Some shortcomings of this study include the following. First, the design of the study is not ideal for investigating coping behaviour. Obviously, since the study is cross-sectional, we can only talk about statistical relations, and real causal relations cannot be shown. Yet, theoretically grounded hypotheses that are tested in a cross-sectional study are at least strong indications for causal relations. Furthermore, as in all studies that use routinely collected data, the data can be biased by the recording behaviour of GPs. However, the type of data that we used contains relatively simple data such as consultation type (home visit, office consultation). Moreover, the data collection was intensively controlled by field workers. In our analyses of the likelihood of a home visit, we dichotomised the dependent variable into 1 (home visit) and 0 (office consultation or telephone consultation). Another way to analyze this is to estimate a multinominal model which compares the three types of contacts. This would be an interesting approach for future research. However, we were especially interested in home visits, because we assume that this issue is of greater importance for patients.

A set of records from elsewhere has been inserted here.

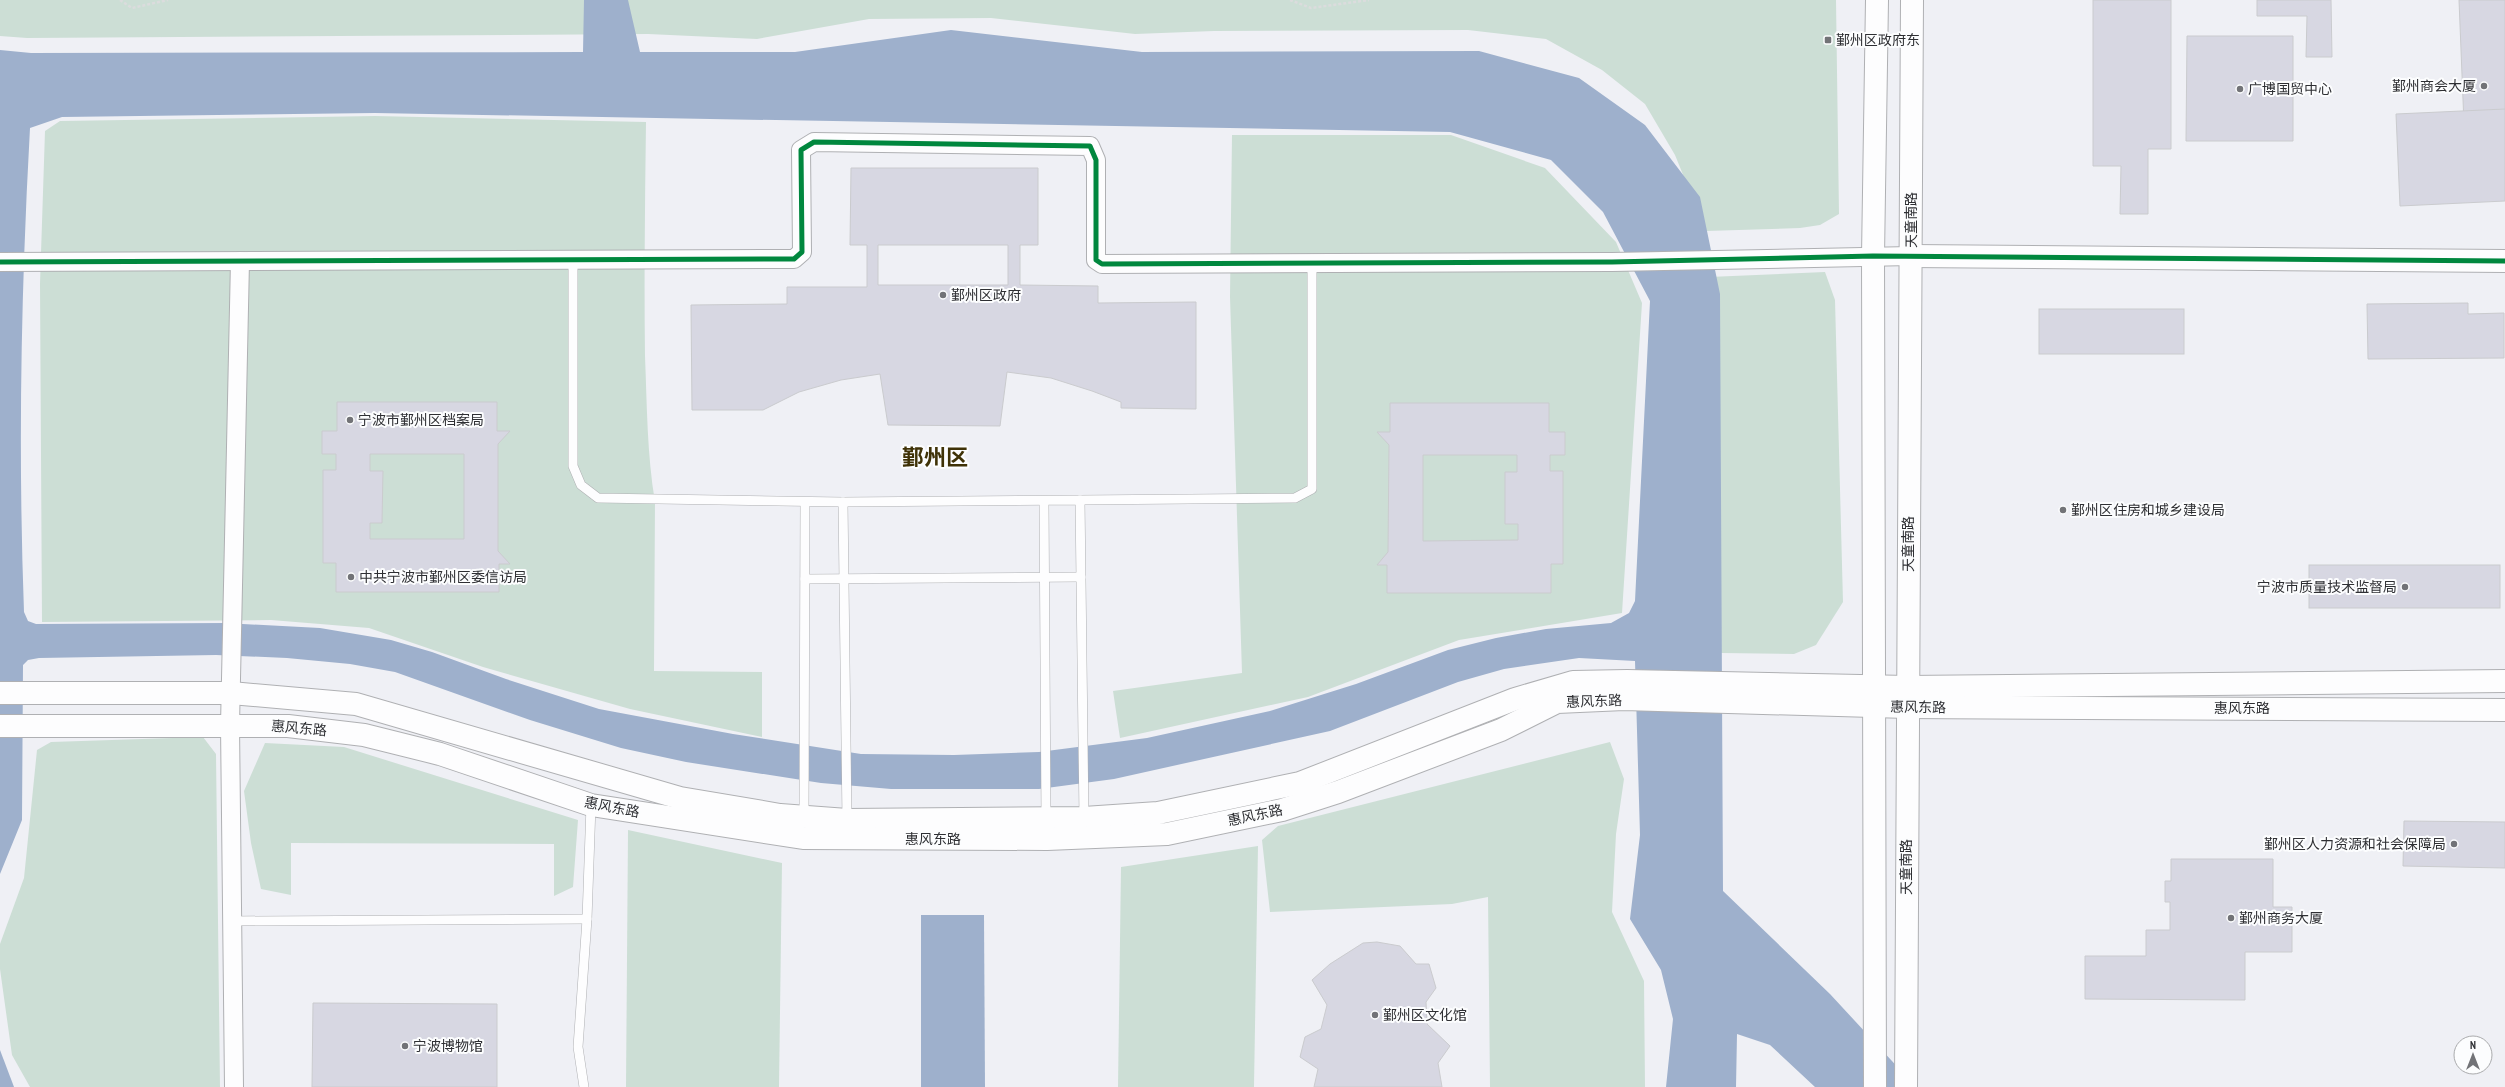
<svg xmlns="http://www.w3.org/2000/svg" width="2505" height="1087" font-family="'PT Sans Narrow','Noto Sans SC',sans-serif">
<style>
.green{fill:#ccded5}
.water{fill:#9eb0cc;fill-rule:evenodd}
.building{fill:#d7d7e2;stroke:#cacbce;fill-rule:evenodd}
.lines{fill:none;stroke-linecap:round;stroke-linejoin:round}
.lane-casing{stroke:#afb0b3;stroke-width:10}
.street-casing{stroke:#afb0b3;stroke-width:20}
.secondary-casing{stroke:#afb0b3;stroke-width:24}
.primary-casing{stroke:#afb0b3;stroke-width:24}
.path{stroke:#dbdcdd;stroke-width:2.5;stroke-dasharray:3 2;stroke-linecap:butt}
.lane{stroke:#fdfdfe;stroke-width:9}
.street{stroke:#fdfdfe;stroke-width:18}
.secondary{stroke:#fdfdfe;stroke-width:22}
.primary{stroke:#fdfdfe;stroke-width:22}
.cycleway-casing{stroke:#fcfdfe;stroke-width:8}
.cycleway{stroke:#00873e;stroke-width:5}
.poi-dot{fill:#727377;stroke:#fcfdfe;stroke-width:1.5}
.labels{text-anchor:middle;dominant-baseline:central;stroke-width:4;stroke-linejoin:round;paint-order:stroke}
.poi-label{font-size:14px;fill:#2e2f33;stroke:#fcfdfe;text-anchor:start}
.street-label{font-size:14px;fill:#2e2f33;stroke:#fcfdfe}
.town-label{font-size:22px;font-weight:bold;fill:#3f3207;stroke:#fcfdfe}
</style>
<rect width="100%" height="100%" fill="#eff0f5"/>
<g class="green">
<path d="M0,0h1836l3,214 -19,11 -20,3 -94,3 -31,-76 -30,-51 -43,-34 -56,-31 -78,-9 -254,1 -79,3 -144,-16 -122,1 -112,20 -109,-5 -621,4 -27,-2z"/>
<path d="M375,116l271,6c-1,78 -2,156 -1,234 2,49 2,98 10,146l-1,169 108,1v65l-132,-28 -147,-42 -114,-39 -98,-8 -229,2 -2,-338 5,-153 15,-10z"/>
<path d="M1232,135h219l94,33 71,74 26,61 -20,310 -163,27 -151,57 -188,41 -7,-47 129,-18 -12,-376z"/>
<path d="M1825,272l10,28 8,302 -27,43 -22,9 -73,-1 -12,-376z"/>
<path d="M203,737l13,17 4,333h-190l-18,-32 -12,-86v-25l24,-66 13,-128 14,-8z"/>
<path d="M1610,742l14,37 -8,55 -4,78 32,69 1,106h-155l-2,-190 -36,7 -182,8 -8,-72 16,-14z"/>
<path d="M265,743l79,4 234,73 -5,67 -19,9v-52l-263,-1v52l-30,-6 -10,-46 -7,-52z"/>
<path d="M628,830l154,33 -3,224h-153z"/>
<path d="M1258,846l-4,241h-136l3,-220z"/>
</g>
<g class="water">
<path d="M584,0h44l12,52h155l156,-22 191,22 337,-1 100,27 66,47 55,72 20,97 3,597 107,103 86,93h-101l-45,-42 -33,-11 -1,53h-70l7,-68 -12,-49 -31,-51 10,-84 -5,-174 -56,-3 -75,11 -46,13 -128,49 -216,48 -75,10h-148l-70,-6 -135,-21 -65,-14 -91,-28 -135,-48 -45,-8 -63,-6 -71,-3 -177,3 -11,2 -5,5 -1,155 -22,54v-824l31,3 552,-1zM375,113l1075,19 101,28 52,52 47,89 -15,300 -6,12 -18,10 -65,6 -50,9 -48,12 -92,34 -86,27 -123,27 -108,14 -85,3 -93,-1 -128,-20 -134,-25 -93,-30 -74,-27 -41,-12 -71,-12 -95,-5 -189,1 -8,-3 -4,-9c-6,-161 -3,-323 6,-484l32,-11z"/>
<path d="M921,915h63l1,172h-64z"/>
<path d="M0,1050l14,37h-14z"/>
</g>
<g class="building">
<path d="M2093,0h78v149h-23v65h-28l1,-48h-28z"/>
<path d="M2257,0h74l1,57h-26l1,-41h-50z"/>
<path d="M2459,0h46v172l-39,2z"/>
<path d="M2187,36h106v105h-107z"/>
<path d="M2505,109v92l-105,5 -4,-92z"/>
<path d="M851,168h187v77h-18v40l78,1v17l98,-1v107l-75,-1v-6l-29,-11 -41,-13 -44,-6 -7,54 -112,-1 -8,-51 -39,6 -42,12 -36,18h-71l-1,-105 96,-1v-17h80v-42h-17zM878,245h130v40h-130z"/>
<path d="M2468,303v11l36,-1v45l-136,1 -1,-55z"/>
<rect x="2039" y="309" width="145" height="45"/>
<path d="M337,402h160v29h13l-12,13v107l12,13h-11v28h-163v-29h-13v-93h13v-16h-14v-23h15zM370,454h94v85h-94v-16h12l1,-52h-13z"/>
<path d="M1390,403h159v29h16v23h-15v16h13v93h-12v29h-164v-28h-10l11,-13 1,-107 -12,-13h13zM1423,455h94v17h-12v52h13v16l-95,1z"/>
<rect x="2309" y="565" width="191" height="43"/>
<path d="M2404,821l101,1v46l-102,-2z"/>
<path d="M2171,859h102v48h19v45h-47v48l-160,-1v-43h61v-26h24v-28h-5v-21h6z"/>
<path d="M1377,942l23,4 16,18h13l7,24 -10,14 1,22 23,22 -12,17 4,24h-128l4,-18 -18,-12 5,-20 16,-8 6,-24 -15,-25 18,-16 33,-21z"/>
<path d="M313,1003l184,1v83h-185z"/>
</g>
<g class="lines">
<defs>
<g id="lane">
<path d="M573,260v206l8,19 17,13 245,4 237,-2 4,319"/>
<path d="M1080,500l215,-2 17,-9v-226"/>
<path d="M1044,501l2,317"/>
<path d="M843,502l4,319"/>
<path d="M805,579l276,-2"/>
<path d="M804,818l1,-316"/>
<path d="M232,921l355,-2"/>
<path d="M584,1087l-6,-40 9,-128 4,-114"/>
</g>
<g id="street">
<path d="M0,262l794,-3 8,-7 -1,-102 13,-8 276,4 6,14v100l6,4 510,-2 299,-6"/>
<path d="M234,1087l-4,-362 10,-464"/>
</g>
<g id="secondary">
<path d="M1911,256l594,5"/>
<path d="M0,693h231l125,11 324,94 100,17 67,5 237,-2 74,-5 142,-30 215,-84 58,-17 54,-1 280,6 598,-6"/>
<path d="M0,726h288l76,9 76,19 151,51 212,33 244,1 120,-5 115,-24 56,-18 163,-62 56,-28 67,-3 283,8 598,3"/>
</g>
<g id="primary">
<path d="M1875,1087l-2,-831 4,-256"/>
<path d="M1906,1087l6,-1087"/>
</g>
</defs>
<use href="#lane" class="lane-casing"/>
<use href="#street" class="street-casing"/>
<use href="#secondary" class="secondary-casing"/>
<use href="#primary" class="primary-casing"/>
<g class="path">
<path d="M120,0l12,8 36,-8"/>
<path d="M1290,0l21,8 58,-8"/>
</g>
<use href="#lane" class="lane"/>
<use href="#street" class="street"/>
<use href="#secondary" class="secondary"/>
<use href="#primary" class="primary"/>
<defs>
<path id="cycleway" d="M0,262l794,-3 8,-7 -1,-102 13,-8 276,4 6,14v100l6,4 510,-2 261,-6 632,5"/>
</defs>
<use href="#cycleway" class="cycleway-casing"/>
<use href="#cycleway" class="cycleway"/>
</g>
<g class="poi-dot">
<rect x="1824" y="36" width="8" height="8" rx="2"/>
<circle cx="2484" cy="86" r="4"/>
<circle cx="2240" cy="89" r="4"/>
<circle cx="943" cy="295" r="4"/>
<circle cx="350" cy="420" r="4"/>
<circle cx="2063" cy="510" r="4"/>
<circle cx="351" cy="577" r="4"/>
<circle cx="2405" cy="587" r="4"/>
<circle cx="2454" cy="844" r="4"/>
<circle cx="2231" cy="918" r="4"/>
<circle cx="1375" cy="1015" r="4"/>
<circle cx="405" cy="1046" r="4"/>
</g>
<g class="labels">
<g class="poi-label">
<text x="1836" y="40">鄞州区政府东</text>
<text x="2476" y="86" text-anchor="end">鄞州商会大厦</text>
<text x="2248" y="89">广博国贸中心</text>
<text x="951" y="295">鄞州区政府</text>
<text x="358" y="420">宁波市鄞州区档案局</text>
<text x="2071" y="510">鄞州区住房和城乡建设局</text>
<text x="359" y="577">中共宁波市鄞州区委信访局</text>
<text x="2397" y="587" text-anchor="end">宁波市质量技术监督局</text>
<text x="2446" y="844" text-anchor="end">鄞州区人力资源和社会保障局</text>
<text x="2239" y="918">鄞州商务大厦</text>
<text x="1383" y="1015">鄞州区文化馆</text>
<text x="413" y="1046">宁波博物馆</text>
</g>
<g class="street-label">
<text transform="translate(1911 220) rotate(-90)">天童南路</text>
<text transform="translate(1908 544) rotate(-90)">天童南路</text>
<text transform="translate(1594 701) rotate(-2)">惠风东路</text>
<text transform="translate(1918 707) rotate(1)">惠风东路</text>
<text x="2242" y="708">惠风东路</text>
<text transform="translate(299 728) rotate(5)">惠风东路</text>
<text transform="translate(612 807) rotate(11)">惠风东路</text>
<text transform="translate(1255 815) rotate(-12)">惠风东路</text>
<text x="933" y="839">惠风东路</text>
<text transform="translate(1906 867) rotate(-90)">天童南路</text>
</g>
<g class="town-label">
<text x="935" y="457">鄞州区</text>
</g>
</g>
<g transform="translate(2473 1055)"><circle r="19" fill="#fcfdfe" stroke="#aaabad"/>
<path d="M0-3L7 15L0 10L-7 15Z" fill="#727377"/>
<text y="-6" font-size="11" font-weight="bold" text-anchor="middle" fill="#2e2f33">N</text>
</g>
</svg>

It is very unlikely that a GP would refuse an office consultation if the patient asks for it, but with regard to the decision to conduct a home visit, GPs are much stricter. A last shortcoming that should be pointed out concerns the waiting time to get an appointment. We asked this in a GP-questionnaire, which means that we only have one measure per GP. Obviously, it would be better to ask patients after every consultation. Yet, as we mentioned earlier, this measure appeared to correlate strongly with other measures for accessibility that were measured on patient level. This indicates that the answers GPs gave were fairly reliable.